If a line of the data below holds the string "lines", copy it.

Material supplied Start Marker

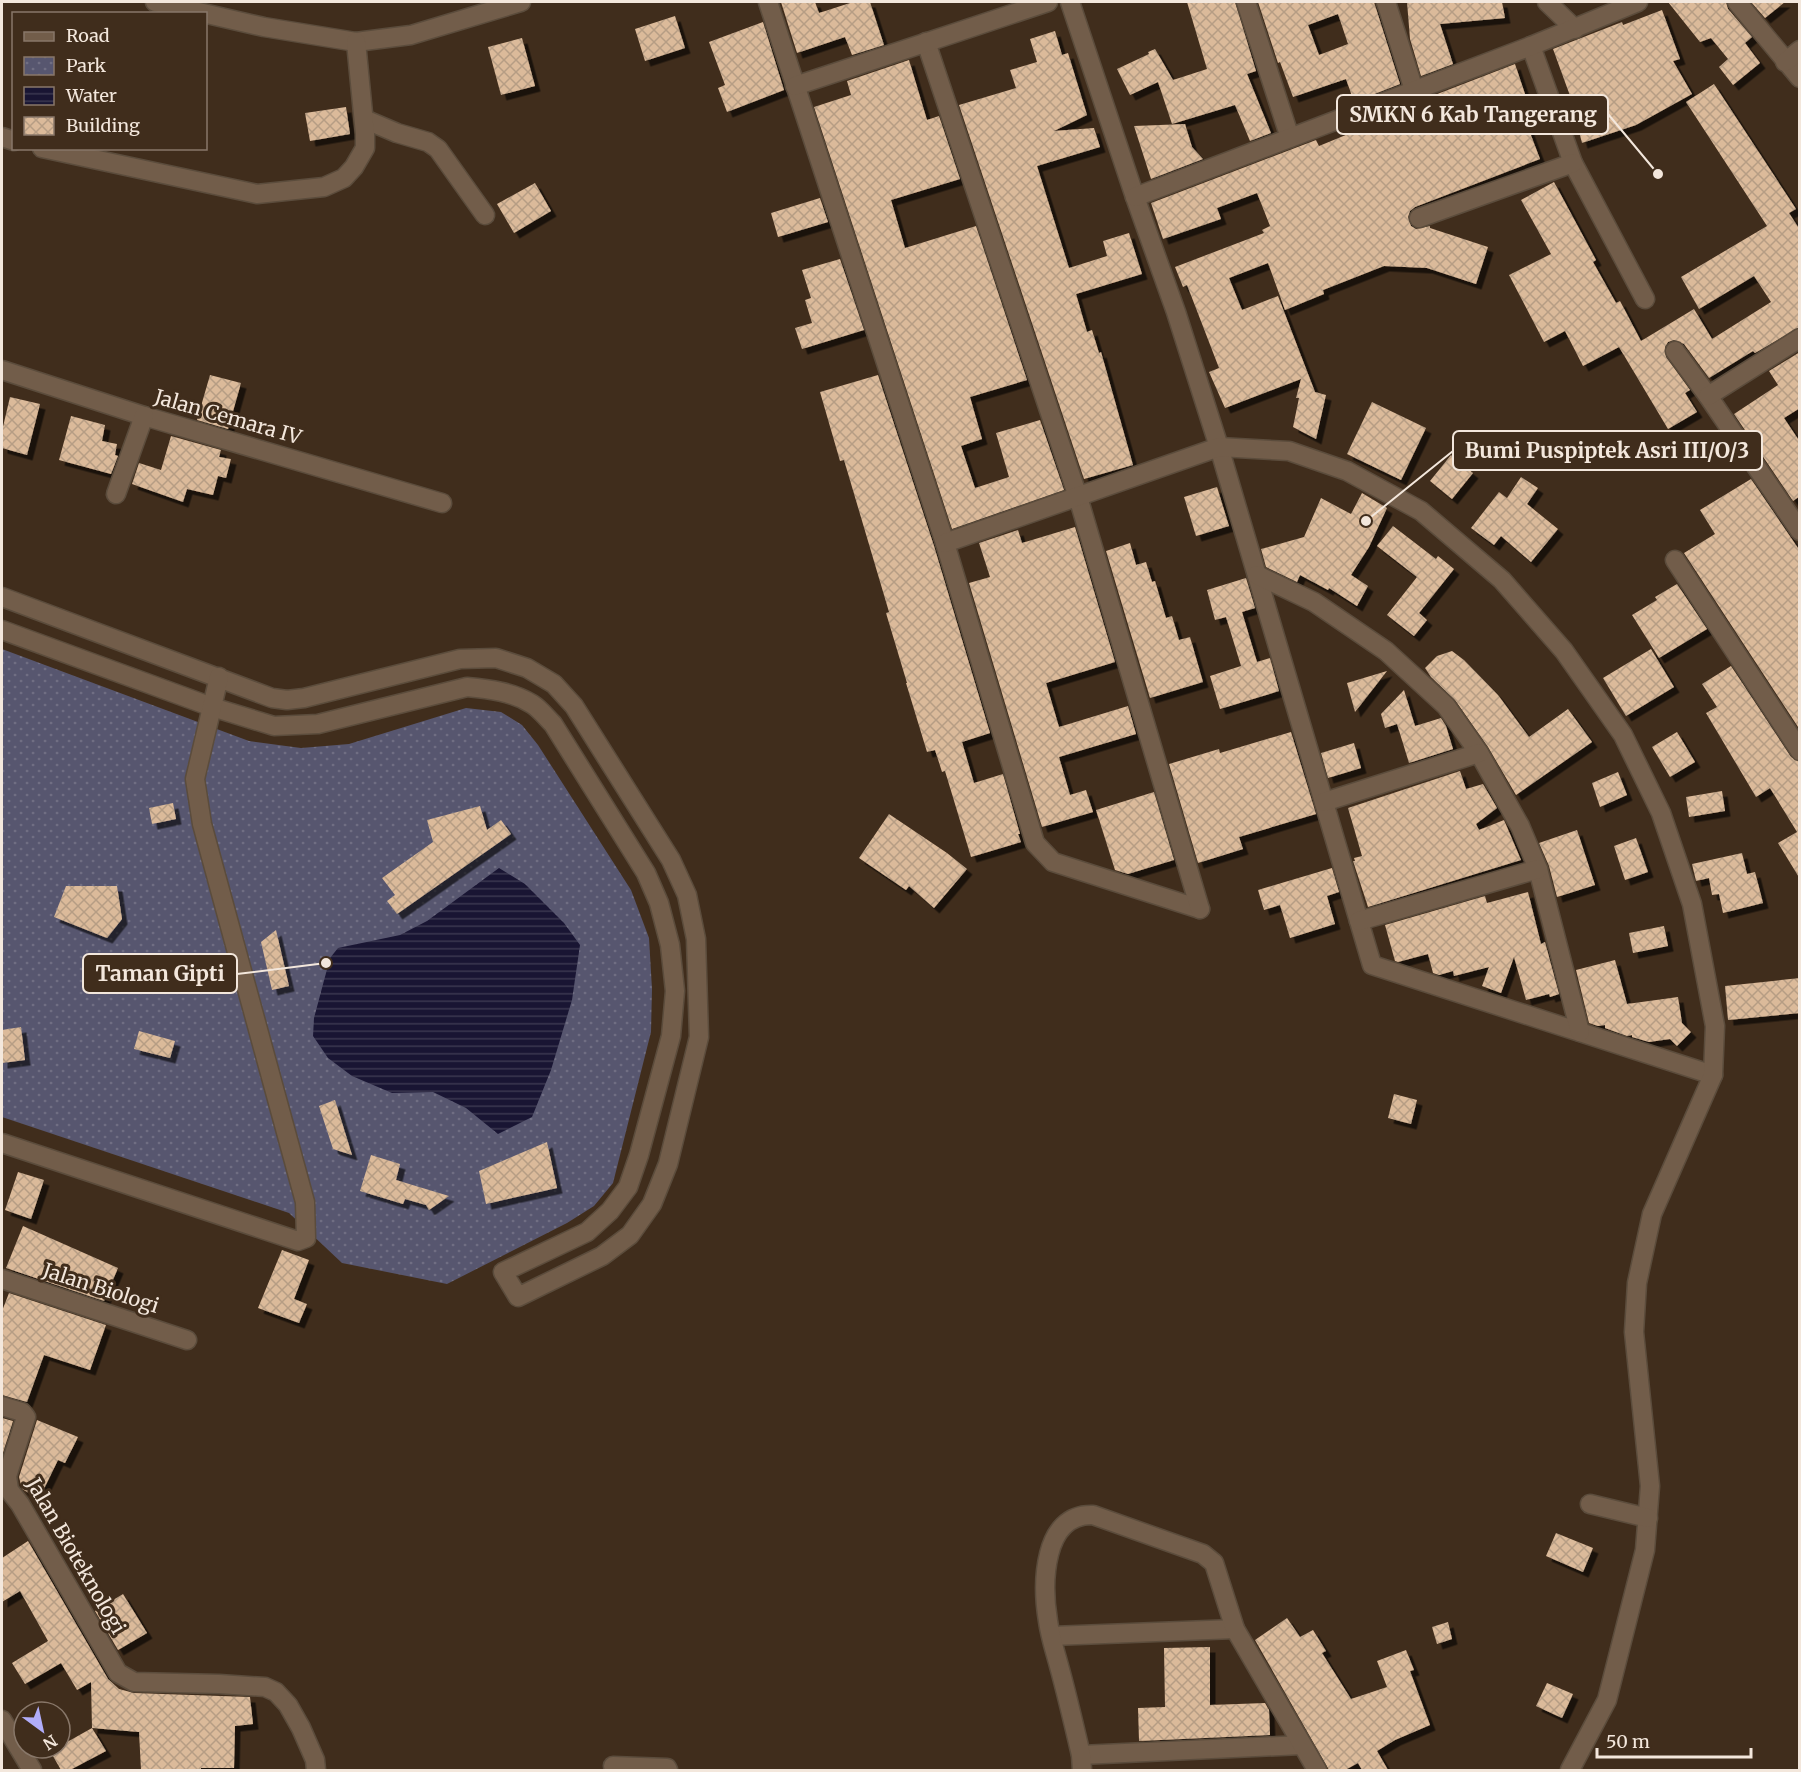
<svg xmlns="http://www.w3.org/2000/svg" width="1801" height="1772" font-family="Merriweather,serif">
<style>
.park{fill:url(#park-dots)}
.water{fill:url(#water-rules)}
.building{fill:url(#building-cross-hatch);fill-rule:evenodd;filter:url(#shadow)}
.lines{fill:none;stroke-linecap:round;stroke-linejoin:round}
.minor-casing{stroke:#5b4c3c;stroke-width:21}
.minor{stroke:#725d4a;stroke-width:18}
.labels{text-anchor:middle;stroke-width:6;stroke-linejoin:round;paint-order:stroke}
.street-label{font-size:20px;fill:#f3e7dc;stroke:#402d1c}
.leader{fill:none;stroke:#f3e7dc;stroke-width:2}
.callout-dot{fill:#f3e7dc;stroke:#402d1c;stroke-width:2}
.callout{fill:#402d1c;stroke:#f3e7dc;stroke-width:2}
.callout-label{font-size:21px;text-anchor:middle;font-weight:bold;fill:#f3e7dc}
</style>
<defs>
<pattern id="park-dots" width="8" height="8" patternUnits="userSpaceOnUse" patternTransform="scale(1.5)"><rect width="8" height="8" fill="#57566f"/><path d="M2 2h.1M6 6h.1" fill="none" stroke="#706e83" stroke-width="1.8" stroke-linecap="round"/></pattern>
<pattern id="water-rules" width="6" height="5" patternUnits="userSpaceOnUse" patternTransform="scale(1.5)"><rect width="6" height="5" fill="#191533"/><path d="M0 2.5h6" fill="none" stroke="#3b3750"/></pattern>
<pattern id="building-cross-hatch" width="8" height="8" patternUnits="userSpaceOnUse" patternTransform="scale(1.5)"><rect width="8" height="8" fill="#dbba9a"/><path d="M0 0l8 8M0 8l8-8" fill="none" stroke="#b69d84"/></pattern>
<filter id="shadow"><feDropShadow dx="5.5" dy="5.5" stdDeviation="0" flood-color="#0009"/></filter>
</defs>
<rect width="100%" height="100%" fill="#402d1c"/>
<path class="park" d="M2,649L249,741L301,748L349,744L466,708L501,712L522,725L538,745L631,890L649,938L652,989L651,1032L613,1183L594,1206L567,1223L447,1284L342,1263L289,1213L2,1117Z"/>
<path class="water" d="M499,868L525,884L564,923L580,945L572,1000L551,1070L532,1117L498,1134L466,1108L433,1092L392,1093L352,1076L328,1058L313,1036L314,1018L330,958L338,948L400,935L427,921Z"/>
<g class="building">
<path d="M781,2H815L819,13L853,2H870L884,45L852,55L845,37L797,53Z"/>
<path d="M1187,2H1235L1256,71L1247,74L1271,133L1250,141L1235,105L1172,124L1158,82L1130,95L1117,69L1149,54L1148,52L1155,49L1173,80L1207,69Z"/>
<path d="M1258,2H1374L1400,84L1354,102L1346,79L1293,97L1280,62L1278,63ZM1338,14L1348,44L1319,55L1308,25Z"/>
<path d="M1407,2H1502L1505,18L1440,24L1453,64L1421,76L1410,39Z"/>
<path d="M1668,2H1726L1728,9L1752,37L1745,43L1760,63L1733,85L1719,67L1728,59L1711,38L1700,42Z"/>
<path d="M1751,2H1785L1765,18Z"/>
<path d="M1662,10L1680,59L1673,61L1692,94L1636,125L1582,143L1569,93L1553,49L1622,22L1623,25Z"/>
<path d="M675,16L685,48L645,61L635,29Z"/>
<path d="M763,22L784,90L727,112L718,88L725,85L709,42Z"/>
<path d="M1055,31L1062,55L1068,53L1087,115L1054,131L1094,128L1100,147L1037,166L1069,268L1107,256L1103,241L1129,233L1142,274L1076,294L1087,332L1092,330L1099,353L1101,352L1133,465L1084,479L959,105L1016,88L1010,70L1037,62L1030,39Z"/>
<path d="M522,38L535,86L501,95L488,47Z"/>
<path d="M909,60L927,120L939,116L960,179L891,200L905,248L976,226L1027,380L970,397L982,439L961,446L975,488L1009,477L996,433L1040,420L1064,490L952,529L814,107L851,95L847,81Z"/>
<path d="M1515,64L1529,106L1521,109L1540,159L1415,207L1410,211L1408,217L1411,226L1416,229L1430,226V228L1488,247L1476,284L1427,268L1384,266L1323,290L1324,294L1285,310L1268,263L1229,278L1242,310L1278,296L1315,392L1326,395L1316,439L1293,427L1299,398H1296L1301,379L1225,408L1209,372L1219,368L1187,285L1183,287L1175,267L1264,233L1262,230L1270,226L1257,193L1217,208L1221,219L1163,239L1151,203L1316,140L1319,146L1358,130L1356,125L1409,105L1412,112H1415L1414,103Z"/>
<path d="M1714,84L1796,209L1789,213L1800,230V327L1755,353L1753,351L1709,378L1684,344L1674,340L1668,342L1665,347L1666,357L1690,390L1685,393L1697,412L1668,429L1619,347L1583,366L1565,331L1544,342L1509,275L1551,254L1521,200L1554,182L1596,260L1593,262L1616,303L1620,301L1641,341L1694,309L1712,339L1771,302L1754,276L1699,309L1681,277L1767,226L1686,102Z"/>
<path d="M346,107L350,134L310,141L305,113Z"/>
<path d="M1185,124L1192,147L1203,159L1151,179L1134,126Z"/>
<path d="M535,183L551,211L514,233L497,204Z"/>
<path d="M820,198L828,222L778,237L771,213Z"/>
<path d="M840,259L864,330L802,349L795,328L812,323L805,300L811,298L802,270Z"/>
<path d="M1800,352V408L1784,418L1800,442V496L1793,501L1734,414L1778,385L1769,371Z"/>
<path d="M210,375L241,383L228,429L197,420Z"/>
<path d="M878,375L934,546L990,733L962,742L974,783L1003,774L1020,834H1018L1021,842L971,857L945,771L942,772L935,750L927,752L906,683H907L886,613L889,612L844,460L840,461L820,392Z"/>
<path d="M10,397L40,404L27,455L2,448V431Z"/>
<path d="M1372,402L1426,428L1401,480L1347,454Z"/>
<path d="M71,416L105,425L102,441L117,444L115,455L118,456L111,474L59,460Z"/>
<path d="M171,436L221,450L219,457L231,459L226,478L218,476L213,495L187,489L183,502L132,484L139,463L161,470Z"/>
<path d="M1451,455L1473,473L1452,499L1430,481Z"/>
<path d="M1521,477L1538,488L1527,504L1558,529L1531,562L1501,536L1494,545L1471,528L1499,492L1507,498Z"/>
<path d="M1751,479L1800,551V730L1684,553L1715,534L1700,510Z"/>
<path d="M1217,487L1229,526L1196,536L1184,497Z"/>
<path d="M1362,493L1387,508L1369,547L1351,575L1368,586L1357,606L1329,588L1328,590L1300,575L1297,582L1266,567L1261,549L1304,537L1321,498L1351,514Z"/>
<path d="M1393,526L1436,559L1438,556L1454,569L1419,613L1427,620L1414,636L1387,615L1417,577L1377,546Z"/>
<path d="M1075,527L1115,662L1046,683L1059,727L1128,706L1136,734L1059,757L1070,795L1086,790L1093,812L1042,827L969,583L990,577L979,543L1018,530L1022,543Z"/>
<path d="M1130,543L1136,565L1146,562L1152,582L1155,581L1166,618L1172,616L1179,640L1190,637L1203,682L1150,698L1106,551Z"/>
<path d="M1246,578L1255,608L1242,612L1257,662L1270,658L1279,691L1220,709L1210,676L1241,666L1226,617L1215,620L1207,590Z"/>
<path d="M1677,584L1707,629L1659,658L1632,615L1657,600L1655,597Z"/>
<path d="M1651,649L1674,687L1626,716L1603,678Z"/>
<path d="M1452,651L1464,660L1498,695L1529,737L1568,709L1592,742L1516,795L1488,747L1455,700L1431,677L1425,668L1437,656Z"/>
<path d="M1731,666L1791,757L1800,762V879L1778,843L1797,832L1770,788L1756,797L1706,713L1717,707L1702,684Z"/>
<path d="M1387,671L1355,712L1347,683Z"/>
<path d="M1404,690L1415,726L1441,718L1446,726L1453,749L1409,763L1397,724L1385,728L1381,714Z"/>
<path d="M1291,732L1316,814L1239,837L1243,849L1198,863L1169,764L1219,749L1220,753Z"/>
<path d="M1677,732L1695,762L1670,777L1652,747Z"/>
<path d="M1354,743L1361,768L1328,778L1321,753Z"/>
<path d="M1460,771L1466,789L1483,784L1497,808L1476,824L1479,830L1504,820L1521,860L1368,907L1353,861H1355L1354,858L1362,856L1348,808Z"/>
<path d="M1618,772L1627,795L1600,807L1592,783Z"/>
<path d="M1722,791L1725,811L1689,817L1686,797Z"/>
<path d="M1154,792L1174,860L1128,874L1115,870L1096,810Z"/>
<path d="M173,803L176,819L152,824L149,808Z"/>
<path d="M480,806L487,830L501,820L511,834L397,914L387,901L395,895L382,878L433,842L427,820Z"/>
<path d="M889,814L947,853L967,869L934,908L909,886L906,890L859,858Z"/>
<path d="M1577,830L1595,885L1557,897L1549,866L1539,843Z"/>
<path d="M1636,838L1648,872L1625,880L1614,846Z"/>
<path d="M1742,853L1747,874L1755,872L1763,903L1723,913L1719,894L1712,895L1709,878L1696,881L1692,864Z"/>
<path d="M1332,868L1339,892L1327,896L1335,924L1290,938L1280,905L1264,910L1258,890Z"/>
<path d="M66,886H117L122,919L107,938L54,917Z"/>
<path d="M1528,892L1541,944L1545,942L1559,994L1550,997L1549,994L1526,1000L1514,957L1501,993L1482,986L1489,967L1454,976L1453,971L1439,975L1433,973L1428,954L1398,962L1395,961L1385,925L1485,896L1487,903Z"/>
<path d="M1664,926L1668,946L1633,953L1629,933Z"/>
<path d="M276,930L289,986L272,990L261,942Z"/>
<path d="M1615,960L1627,1004L1678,997L1682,1023L1691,1032L1677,1046L1670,1039L1649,1042L1632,1037V1035L1627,1036L1605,1028V1025L1598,1026L1589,1023L1576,970Z"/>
<path d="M1800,978V1013L1728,1020L1725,986Z"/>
<path d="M21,1027L25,1060L2,1063V1030Z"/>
<path d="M139,1031L175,1041L170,1058L134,1049Z"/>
<path d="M1394,1094L1417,1100L1411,1124L1388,1118Z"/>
<path d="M335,1100L352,1155L333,1149L319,1106Z"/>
<path d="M547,1142L557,1188L486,1204L479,1171Z"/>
<path d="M371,1155L400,1164L396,1180L449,1196L429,1210L426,1205L405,1199L403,1204L360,1191Z"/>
<path d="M18,1172L44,1180L31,1219L5,1210Z"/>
<path d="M23,1226L118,1268L104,1301L6,1268Z"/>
<path d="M282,1250L309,1260L294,1299L307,1304L299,1323L258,1308Z"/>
<path d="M9,1293L106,1325L90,1370L44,1355L27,1402L2,1395V1311Z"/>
<path d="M2,1418L13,1421L2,1456Z"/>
<path d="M37,1420L78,1437L65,1463L58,1460L39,1499L22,1489L19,1477Z"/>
<path d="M1556,1533L1593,1548L1583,1572L1546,1556Z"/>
<path d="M28,1541L108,1679L119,1689L134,1693L250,1697L253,1724L235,1726L234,1768H201V1770H141L139,1732L92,1728L91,1682L77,1690L61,1663L25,1684L12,1663L48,1641L20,1591L2,1602V1558Z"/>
<path d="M123,1594L147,1633L118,1650L95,1611Z"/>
<path d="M1287,1618L1300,1637L1313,1630L1326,1651L1322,1653L1351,1699L1387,1687L1377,1661L1406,1650L1414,1670L1410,1671L1430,1725L1395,1740L1377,1751L1388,1770H1362L1358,1763L1345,1770H1329L1255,1640Z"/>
<path d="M1448,1622L1452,1639L1437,1644L1432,1627Z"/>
<path d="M1210,1647V1705L1265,1703L1269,1710L1270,1735L1139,1741L1138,1708L1165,1707L1164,1648Z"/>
<path d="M1547,1683L1573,1694L1562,1718L1536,1706Z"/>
<path d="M92,1728L106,1751L70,1770H61L50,1751L60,1748V1746Z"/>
</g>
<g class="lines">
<g class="minor-casing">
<g id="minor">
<path d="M155,2L264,27L356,42L411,35L521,2"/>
<path d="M768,2L945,543L1035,843L1053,862L1200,909"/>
<path d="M1070,2L1135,197L1176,312L1219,447L1372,965L1713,1075"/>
<path d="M1246,2L1290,138"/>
<path d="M1386,2L1414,90"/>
<path d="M1547,2L1575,29"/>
<path d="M1737,2L1800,78"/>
<path d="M926,42L1078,497L1200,909"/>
<path d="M1531,46L1573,163L1645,299"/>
<path d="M1785,62L1800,50"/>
<path d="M795,86L1048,2"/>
<path d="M364,119L397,133L428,142L438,149L485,215"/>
<path d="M2,137L14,141"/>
<path d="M42,148L257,194L324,187L344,178L354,167L365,148V134L356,42"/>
<path d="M1135,197L1531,46L1638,2"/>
<path d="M1419,218L1573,163"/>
<path d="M1675,351L1708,396L1800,531"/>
<path d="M2,370L144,416L442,503"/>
<path d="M1708,396L1800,338"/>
<path d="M116,494L144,416"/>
<path d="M945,543L1219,447L1289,451L1347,471L1421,511L1502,580L1564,651L1623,735L1661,813L1692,904L1715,1026L1713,1075L1652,1214L1637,1283L1634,1332L1650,1486L1645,1550L1607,1700L1570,1770"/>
<path d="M1675,560L1800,751"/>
<path d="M1257,575L1314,602L1386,651L1446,706L1479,753L1520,826L1538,869L1580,1032"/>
<path d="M2,597L272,698L287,700L304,698L460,659L496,658L527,668L554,684L574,706L671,860L687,895L696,939L699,1037L668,1164L652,1204L630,1235L602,1256L518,1297L503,1272L587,1232L610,1211L628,1187L639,1155L671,1036L675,991L670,945L659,903L646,873L553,724C546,717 540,709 532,704C513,692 489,689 467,687L318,724L274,726L212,707L2,630"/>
<path d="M1324,802L1479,753"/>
<path d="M1359,921L1538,869"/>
<path d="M2,1143L298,1241L306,1238L305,1202L202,824L195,779L219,677"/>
<path d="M2,1279L187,1340"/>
<path d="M2,1406L22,1412L26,1417L7,1476L9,1490L20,1504L118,1673L134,1682L219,1684L265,1687L276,1692L288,1705L301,1728L315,1760L316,1770"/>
<path d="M1590,1504L1648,1518"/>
<path d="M1052,1636L1235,1629"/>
<path d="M2,1720L32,1770"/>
<path d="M1081,1755L1302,1745"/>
<path d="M613,1766L667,1768L668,1770"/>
<path d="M1082,1770L1081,1755C1074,1725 1067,1695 1059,1666C1055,1651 1050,1636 1048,1621C1042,1585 1042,1513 1093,1515L1203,1554L1214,1563L1235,1629L1317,1770"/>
</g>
</g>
<use href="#minor" class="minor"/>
</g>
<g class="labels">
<g class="street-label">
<text transform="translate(228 417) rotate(16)" y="7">Jalan Cemara IV</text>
<text transform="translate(101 1288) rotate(18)" y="7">Jalan Biologi</text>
<text transform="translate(76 1556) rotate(60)" y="7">Jalan Bioteknologi</text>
</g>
</g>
<path class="leader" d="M1658 174L1608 114M1366 521L1453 451M326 963L237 974"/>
<g class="callout-dot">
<circle cx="1658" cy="174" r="6"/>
<circle cx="1366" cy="521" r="6"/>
<circle cx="326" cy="963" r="6"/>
</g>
<g class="callout">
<rect x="1337" y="95" width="271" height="39" rx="6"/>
<rect x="1453" y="431" width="309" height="39" rx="6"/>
<rect x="83" y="954" width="154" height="39" rx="6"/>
</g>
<g class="callout-label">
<text x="1473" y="122">SMKN 6 Kab Tangerang</text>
<text x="1607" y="458">Bumi Puspiptek Asri III/O/3</text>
<text x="160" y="981">Taman Gipti</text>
</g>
<rect width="1801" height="1772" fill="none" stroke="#f3e7dc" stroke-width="6"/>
<rect x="12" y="12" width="195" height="138" fill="#402d1c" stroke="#887769" stroke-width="1.5"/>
<rect x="24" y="32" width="30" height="9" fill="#725d4a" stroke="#887769" stroke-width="1.5"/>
<text x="66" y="42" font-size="18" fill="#f3e7dc">Road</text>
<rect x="24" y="57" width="30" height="18" fill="url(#park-dots)" stroke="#887769" stroke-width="1.5"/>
<text x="66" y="72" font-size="18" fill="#f3e7dc">Park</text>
<rect x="24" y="87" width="30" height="18" fill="url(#water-rules)" stroke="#887769" stroke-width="1.5"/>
<text x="66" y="102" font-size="18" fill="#f3e7dc">Water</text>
<rect x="24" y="117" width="30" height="18" fill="url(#building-cross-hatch)" stroke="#887769" stroke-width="1.5"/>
<text x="66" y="132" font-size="18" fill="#f3e7dc">Building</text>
<g transform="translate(42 1730) rotate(147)"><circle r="28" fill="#402d1c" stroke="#887769" stroke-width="1.5"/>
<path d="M0-4.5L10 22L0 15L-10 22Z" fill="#b1adfa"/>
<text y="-9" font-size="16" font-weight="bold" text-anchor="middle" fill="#f3e7dc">N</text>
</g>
<path d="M1597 1748v9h154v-9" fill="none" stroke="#f3e7dc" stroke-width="3"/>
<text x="1606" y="1748" font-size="18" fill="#f3e7dc" stroke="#402d1c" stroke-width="4.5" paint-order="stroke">50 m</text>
</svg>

Material supplied End Marker

## Solved problem
.lines{fill:none;stroke-linecap:round;stroke-linejoin:round}
<g class="lines">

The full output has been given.